Specifically, he decries the way scientists tend to generate, even if implicitly, the idea that “we already know everything,” when in fact most things remain deeply mysterious, and it’s this very mystery that has always driven scientific inquiry.
I have been teaching and doing research at the university level for more than 40 years, which means that for more than four decades, I have been participating in a deception — benevolent and well intentioned, to be sure, but a deception nonetheless. As a scientist, I do science, and as a teacher and writer, I communicate it. That’s where the deception comes in. When scientists speak to the public or to students, we talk about what we know, what science has discovered. Nothing wrong with this. After all, we work hard deciphering nature’s secrets and we’re proud whenever we succeed. But it gives the false impression that we know pretty much everything, whereas the reality is that there’s a whole lot more that we don’t know.
Teaching and writing only about what is known risks turning science into a mere catalog of established facts, suggesting that “knowing” science is a matter of memorizing … It is time, therefore, to start teaching courses, giving lectures and writing books about what we don’t know about biology, chemistry, geology, physics, mathematics. There’s plenty to communicate because we are surrounded by mysteries, far more than are dreamt of in anyone’s philosophy.
— David P. Barash, “Science, such a sweet mystery,” Los Angeles Times, August 16, 2012
This is an impertinent question. It’s pertinent to me though:
What’s the difference between posting as Matt Cardin and The Teeming Brain? Is that all of the Teem contribute to the latter’s posts?
That is a trait of science that deeply disturbed me and caused my anger toward it. In modern science, everything is already explained and put forward as eternal truth well in contravention of Hume’s problem of induction. You can’t say just because it happened like that yesterday, that is the absolute truth. Such is traditionalistic thinking but who can blame them when science is the dominant tradition today.
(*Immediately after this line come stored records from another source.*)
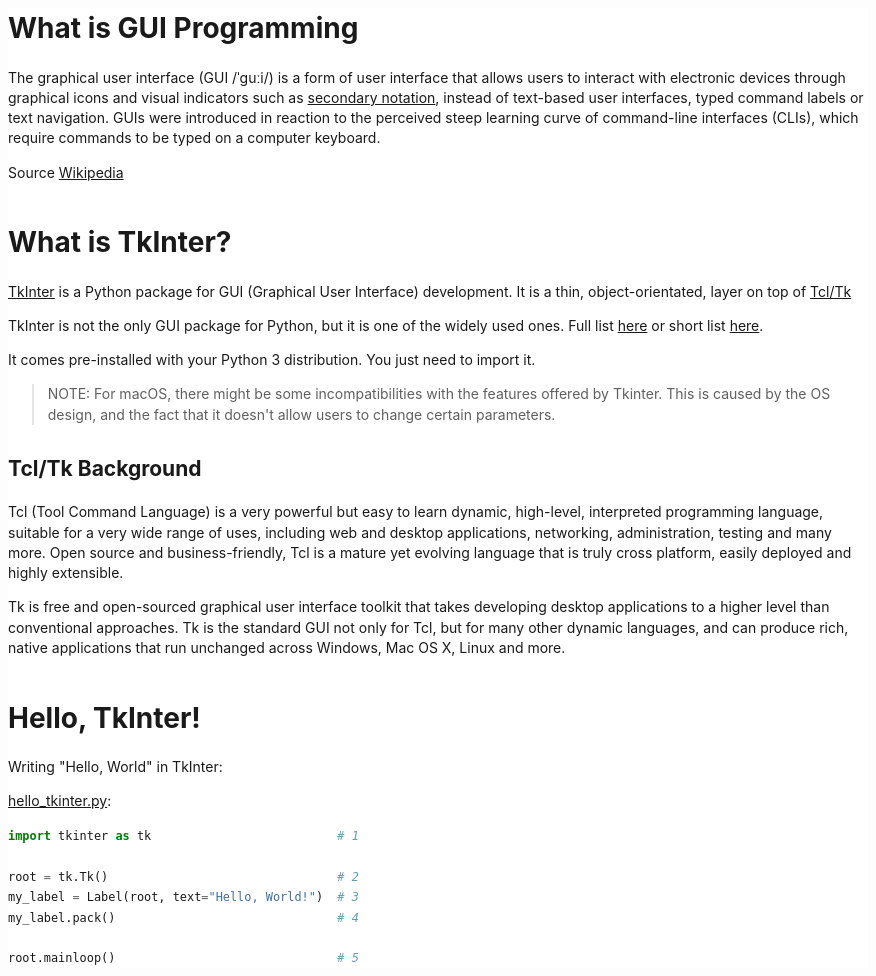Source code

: # What is GUI Programming

The graphical user interface (GUI /ˈɡuːi/) is a form of user interface that allows users to interact with electronic devices through graphical icons and visual indicators such as [secondary notation](https://en.wikipedia.org/wiki/Secondary_notation), instead of text-based user interfaces, typed command labels or text navigation. GUIs were introduced in reaction to the perceived steep learning curve of command-line interfaces (CLIs), which require commands to be typed on a computer keyboard.

Source [Wikipedia](https://en.wikipedia.org/wiki/Graphical_user_interface)

# What is TkInter?

[TkInter](https://wiki.python.org/moin/TkInter) is a Python package for GUI (Graphical User Interface) development. It is a thin, object-orientated, layer on top of [Tcl/Tk](http://www.tcl.tk/)

TkInter is not the only GUI package for Python, but it is one of the widely used ones. Full list [here](https://wiki.python.org/moin/GuiProgramming) or short list [here](https://wiki.python.org/moin/GUI%20Programming%20in%20Python).

It comes pre-installed with your Python 3 distribution. You just need to import it.

> NOTE: For macOS, there might be some incompatibilities with the features offered by Tkinter. This is caused by the OS design, and the fact that it doesn't allow users to change certain parameters.

## Tcl/Tk Background

Tcl (Tool Command Language) is a very powerful but easy to learn dynamic, high-level, interpreted programming language, suitable for a very wide range of uses, including web and desktop applications, networking, administration, testing and many more. Open source and business-friendly, Tcl is a mature yet evolving language that is truly cross platform, easily deployed and highly extensible.

Tk is free and open-sourced graphical user interface toolkit that takes developing desktop applications to a higher level than conventional approaches. Tk is the standard GUI not only for Tcl, but for many other dynamic languages, and can produce rich, native applications that run unchanged across Windows, Mac OS X, Linux and more.

# Hello, TkInter!

Writing "Hello, World" in TkInter:

[hello_tkinter.py](examples/hello_tkinter.py):

```python
import tkinter as tk                          # 1

root = tk.Tk()                                # 2
my_label = Label(root, text="Hello, World!")  # 3
my_label.pack()                               # 4

root.mainloop()                               # 5
```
In a time before, everything was a fruit of the Holy Spirit. Wittgenstein makes sure such absolute reign of deduction doesn’t have a ball.
So anyway, it was my anger with science that made me an even more ardent advocate of the popularization of philosophy. After all, philosophy is the birth mother of these disciplines, she’s the only one who can instil some sanity in them. And people in philosophy means they’ll be more interested in learning than being pontificated to and miseducated. It is this lack of thinking that is responsible for cultural collapse and the apocalyptic convulsions we all suffer from cos we are also affected by the defect in the mass brain/culture.
That’s not an impertinent question at all, Monarc. A good one, actually. And you’re pretty much correct: posts published under the Teeming Brain byline are offered in much the same spirit of collective authorship represented by op-eds from a newspaper’s editorial board. The articles, links, information, etc. contained in these posts have often been suggested by somebody besides myself. You can feel free to suggest items of your own (and send them via the site’s contact form) if you come across an article, essay, blog post, review, film, trend, etc., that you think is worth highlighting and calling out to the Teeming Brain audience.
You’ll hear nothing but a hearty ditto and amen from me when you advocate for a more widespread dissemination and popularization of philosophy in order to get under the skin and behind the implicit assumptions of the current hegemonic stranglehold of a pervasive scientism that holds itself up as the paragon of open-mindedness and self-evident baseline truth measurement.